> [Yazılı talep 1]:
Şu ifadeler kanun teklifi metniyle uyuşuyor mu? (a) Teklifte Katma Değer Vergisi Kanununda da değişiklik önerilmektedir. (b) Önerilen değişiklikler esas olarak usule yönelik değildir. (c) Madde 1 ile 5345 sayılı Kanunun 4 üncü maddesinin (g) bendi değiştirilmektedir. Her biri için evet ya da hayır deyip metindeki belirleyici sözleri aynen alıntılar mısın?

________

Madde 12- Yürürlük maddesidir.
Madde 13- Yürütme maddesidir.
TÜRKİYE BÜYÜK MİLLET MECLİSİ BAŞKANLIĞINA
Bazı
Kanunlarda Değişiklik Yapılması Hakkında Kanun Teklifi ilişikte
sunulmuştur.
Gereğini
saygılarımızla arz ederiz.
|
|
Abdullah Erdem Cantimur |
Mustafa Ataş |
Niyazi Pakyürek |
|
|
Kütahya |
İstanbul |
|
|
|
Eyüp Ayar |
Mehmet Emin Tutan |
M. Ergun Dağcıoğlu |
|
|
Kocaeli |
|
Tokat |
|
|
|
İsmail Özgün |
|
|
|
|
Balıkesir |
|
GENEL
GEREKÇE
Bu Kanun Teklifinde, vergi
kanunlarının uygulanması ile ilgili olarak bazı kanunlarda değişiklik
yapılmasına ilişkin hükümlere yer verilmiş bulunmaktadır.
Bunlar, Gelir İdaresi Başkanlığının hizmetlerini
daha etkin yapabilmesini sağlamaya ve esas olarak usule yönelik
değişikliklerdir. Bu kapsamda, 5345 sayılı Gelir
İdaresi Başkanlığının Teşkilat ve Görevleri Hakkında Kanun, 213
sayılı Vergi Usul Kanunu, 6183 sayılı Amme Alacaklarının Tahsil
Usulü Hakkında Kanun, 193 sayılı Gelir Vergisi Kanunu ve 3065 sayılı
Katma Değer Vergisi Kanunda değişiklikler önerilmektedir.
MADDE
GEREKÇELERİ
Madde
1- Madde ile 5345 sayılı Gelir İdaresi
BaşkanIığının Teşkilat ve Görevleri Hakkında Kanunun 1inci maddesinde
ibare değişikliği yapılmakta, 4 üncü maddesinin (g) bendi değiştirilmekte,
33 üncü maddesine de bir ibare eklenmektedir.
Yapılan
bu düzenlemeler ile yargıda ortaya çıkan bazı tereddütlü durumları
ortadan kaldırıcı ve Gelir İdaresi Başkanlığının esas itibarıyla
vergi gelirlerinin tarh, tahakkuk ve tahsili konusundaki yetkili
idare olma durumunun açık hale getirilmesi ve ayrıca Başkanlığın
görev alanına giren iş ve işlemlerden kaynaklanan ve uzmanlık gerektiren
davalarda, idarenin taraf olması ve davaların alanında uzmanlaşmış
kişiler tarafından savunmasının yapılabilmesi için Kanunun 24
üncü maddesi ile taşra teşkilatına verilmiş olan yetkinin merkez
teşkilatına da verilmesi amaçlanmıştır.

________

> [Yazılı talep 2]:
Kayıtlarda "locality: Near river" içeren satırdan başlayıp "state / province: Sumatra" içeren satırdan sonra duran satırları, iki uç satır da dahil, hiç değiştirmeden geri verir misin?

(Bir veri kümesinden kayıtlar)
________

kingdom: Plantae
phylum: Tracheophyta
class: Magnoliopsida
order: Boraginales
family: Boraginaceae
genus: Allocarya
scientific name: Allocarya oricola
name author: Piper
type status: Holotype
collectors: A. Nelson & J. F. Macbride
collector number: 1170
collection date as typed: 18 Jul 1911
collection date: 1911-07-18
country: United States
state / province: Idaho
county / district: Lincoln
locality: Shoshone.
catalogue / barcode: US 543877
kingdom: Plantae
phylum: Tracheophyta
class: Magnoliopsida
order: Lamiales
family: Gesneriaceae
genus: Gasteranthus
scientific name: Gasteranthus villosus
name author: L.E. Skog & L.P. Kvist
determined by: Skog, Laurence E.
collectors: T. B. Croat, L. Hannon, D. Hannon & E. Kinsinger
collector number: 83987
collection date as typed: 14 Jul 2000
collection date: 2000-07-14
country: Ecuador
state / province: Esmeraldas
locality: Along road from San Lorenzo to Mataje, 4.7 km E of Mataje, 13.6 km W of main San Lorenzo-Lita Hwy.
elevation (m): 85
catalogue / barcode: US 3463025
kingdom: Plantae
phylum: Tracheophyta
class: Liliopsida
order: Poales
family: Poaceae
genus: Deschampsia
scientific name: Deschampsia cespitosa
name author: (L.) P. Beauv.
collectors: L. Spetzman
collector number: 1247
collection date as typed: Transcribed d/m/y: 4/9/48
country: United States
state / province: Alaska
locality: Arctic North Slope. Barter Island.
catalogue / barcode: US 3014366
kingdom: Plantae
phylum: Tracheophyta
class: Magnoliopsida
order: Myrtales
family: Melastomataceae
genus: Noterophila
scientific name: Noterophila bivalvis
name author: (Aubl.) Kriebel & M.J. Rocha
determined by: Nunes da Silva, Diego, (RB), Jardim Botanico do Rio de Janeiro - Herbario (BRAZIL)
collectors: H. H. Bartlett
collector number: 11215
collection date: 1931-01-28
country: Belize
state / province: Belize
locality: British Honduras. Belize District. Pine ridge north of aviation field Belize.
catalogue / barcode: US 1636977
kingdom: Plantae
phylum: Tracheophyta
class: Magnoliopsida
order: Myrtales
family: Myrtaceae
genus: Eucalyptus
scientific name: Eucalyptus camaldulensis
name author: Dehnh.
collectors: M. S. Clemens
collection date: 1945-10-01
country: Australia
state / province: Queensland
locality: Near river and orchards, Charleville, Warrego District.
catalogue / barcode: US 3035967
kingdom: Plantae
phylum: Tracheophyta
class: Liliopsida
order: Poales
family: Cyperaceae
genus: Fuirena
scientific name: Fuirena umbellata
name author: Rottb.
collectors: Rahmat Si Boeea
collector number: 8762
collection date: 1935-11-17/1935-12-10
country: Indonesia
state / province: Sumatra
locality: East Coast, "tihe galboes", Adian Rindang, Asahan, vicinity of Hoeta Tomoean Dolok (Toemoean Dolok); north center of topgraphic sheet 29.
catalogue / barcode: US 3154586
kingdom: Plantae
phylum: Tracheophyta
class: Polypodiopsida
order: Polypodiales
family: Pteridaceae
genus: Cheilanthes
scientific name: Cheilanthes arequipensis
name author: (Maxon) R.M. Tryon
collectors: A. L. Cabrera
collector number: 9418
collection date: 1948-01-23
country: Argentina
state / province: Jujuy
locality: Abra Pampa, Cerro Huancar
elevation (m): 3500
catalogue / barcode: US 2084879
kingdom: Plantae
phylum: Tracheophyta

________

> [Doğru cevap 1]:
(a) Evet: "Katma Değer Vergisi Kanunda değişiklikler önerilmektedir."
(b) Hayır: "esas olarak usule yönelik"
(c) Evet: "4 üncü maddesinin (g) bendi değiştirilmekte"

> [Doğru cevap 2]:
locality: Near river and orchards, Charleville, Warrego District.
catalogue / barcode: US 3035967
kingdom: Plantae
phylum: Tracheophyta
class: Liliopsida
order: Poales
family: Cyperaceae
genus: Fuirena
scientific name: Fuirena umbellata
name author: Rottb.
collectors: Rahmat Si Boeea
collector number: 8762
collection date: 1935-11-17/1935-12-10
country: Indonesia
state / province: Sumatra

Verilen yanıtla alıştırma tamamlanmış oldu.